--- TASK DETAILS ---
Take the data that sits below and write it out again exactly.

--- DATA TO USE ---
━━━━━━━━

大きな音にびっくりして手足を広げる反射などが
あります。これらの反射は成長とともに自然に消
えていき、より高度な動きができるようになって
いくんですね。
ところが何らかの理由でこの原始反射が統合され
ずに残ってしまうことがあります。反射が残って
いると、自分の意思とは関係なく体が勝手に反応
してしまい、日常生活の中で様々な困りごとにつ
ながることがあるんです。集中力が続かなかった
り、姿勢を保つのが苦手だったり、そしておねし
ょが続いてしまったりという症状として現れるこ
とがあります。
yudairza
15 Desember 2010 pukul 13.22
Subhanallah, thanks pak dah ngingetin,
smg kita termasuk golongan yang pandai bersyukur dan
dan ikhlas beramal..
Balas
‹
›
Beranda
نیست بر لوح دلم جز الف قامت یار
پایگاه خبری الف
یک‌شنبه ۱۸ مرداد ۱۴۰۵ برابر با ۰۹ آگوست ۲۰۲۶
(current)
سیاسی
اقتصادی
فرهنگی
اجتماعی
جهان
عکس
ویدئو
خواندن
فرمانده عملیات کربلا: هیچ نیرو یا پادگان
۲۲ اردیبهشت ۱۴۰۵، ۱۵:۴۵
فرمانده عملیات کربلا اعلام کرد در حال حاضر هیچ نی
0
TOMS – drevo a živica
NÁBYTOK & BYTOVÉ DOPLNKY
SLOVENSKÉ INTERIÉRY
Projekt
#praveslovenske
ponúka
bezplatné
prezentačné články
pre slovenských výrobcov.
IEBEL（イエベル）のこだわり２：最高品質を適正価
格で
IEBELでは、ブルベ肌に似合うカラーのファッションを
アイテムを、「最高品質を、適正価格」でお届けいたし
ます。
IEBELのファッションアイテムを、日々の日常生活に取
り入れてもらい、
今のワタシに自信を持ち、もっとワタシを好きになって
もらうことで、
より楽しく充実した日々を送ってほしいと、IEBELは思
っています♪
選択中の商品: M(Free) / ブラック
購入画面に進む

━━━━━━━━

--- EXERCISE RESULT ---
大きな音にびっくりして手足を広げる反射などが
あります。これらの反射は成長とともに自然に消
えていき、より高度な動きができるようになって
いくんですね。
ところが何らかの理由でこの原始反射が統合され
ずに残ってしまうことがあります。反射が残って
いると、自分の意思とは関係なく体が勝手に反応
してしまい、日常生活の中で様々な困りごとにつ
ながることがあるんです。集中力が続かなかった
り、姿勢を保つのが苦手だったり、そしておねし
ょが続いてしまったりという症状として現れるこ
とがあります。
yudairza
15 Desember 2010 pukul 13.22
Subhanallah, thanks pak dah ngingetin,
smg kita termasuk golongan yang pandai bersyukur dan
dan ikhlas beramal..
Balas
‹
›
Beranda
نیست بر لوح دلم جز الف قامت یار
پایگاه خبری الف
یک‌شنبه ۱۸ مرداد ۱۴۰۵ برابر با ۰۹ آگوست ۲۰۲۶
(current)
سیاسی
اقتصادی
فرهنگی
اجتماعی
جهان
عکس
ویدئو
خواندن
فرمانده عملیات کربلا: هیچ نیرو یا پادگان
۲۲ اردیبهشت ۱۴۰۵، ۱۵:۴۵
فرمانده عملیات کربلا اعلام کرد در حال حاضر هیچ نی
0
TOMS – drevo a živica
NÁBYTOK & BYTOVÉ DOPLNKY
SLOVENSKÉ INTERIÉRY
Projekt
#praveslovenske
ponúka
bezplatné
prezentačné články
pre slovenských výrobcov.
IEBEL（イエベル）のこだわり２：最高品質を適正価
格で
IEBELでは、ブルベ肌に似合うカラーのファッションを
アイテムを、「最高品質を、適正価格」でお届けいたし
ます。
IEBELのファッションアイテムを、日々の日常生活に取
り入れてもらい、
今のワタシに自信を持ち、もっとワタシを好きになって
もらうことで、
より楽しく充実した日々を送ってほしいと、IEBELは思
っています♪
選択中の商品: M(Free) / ブラック
購入画面に進む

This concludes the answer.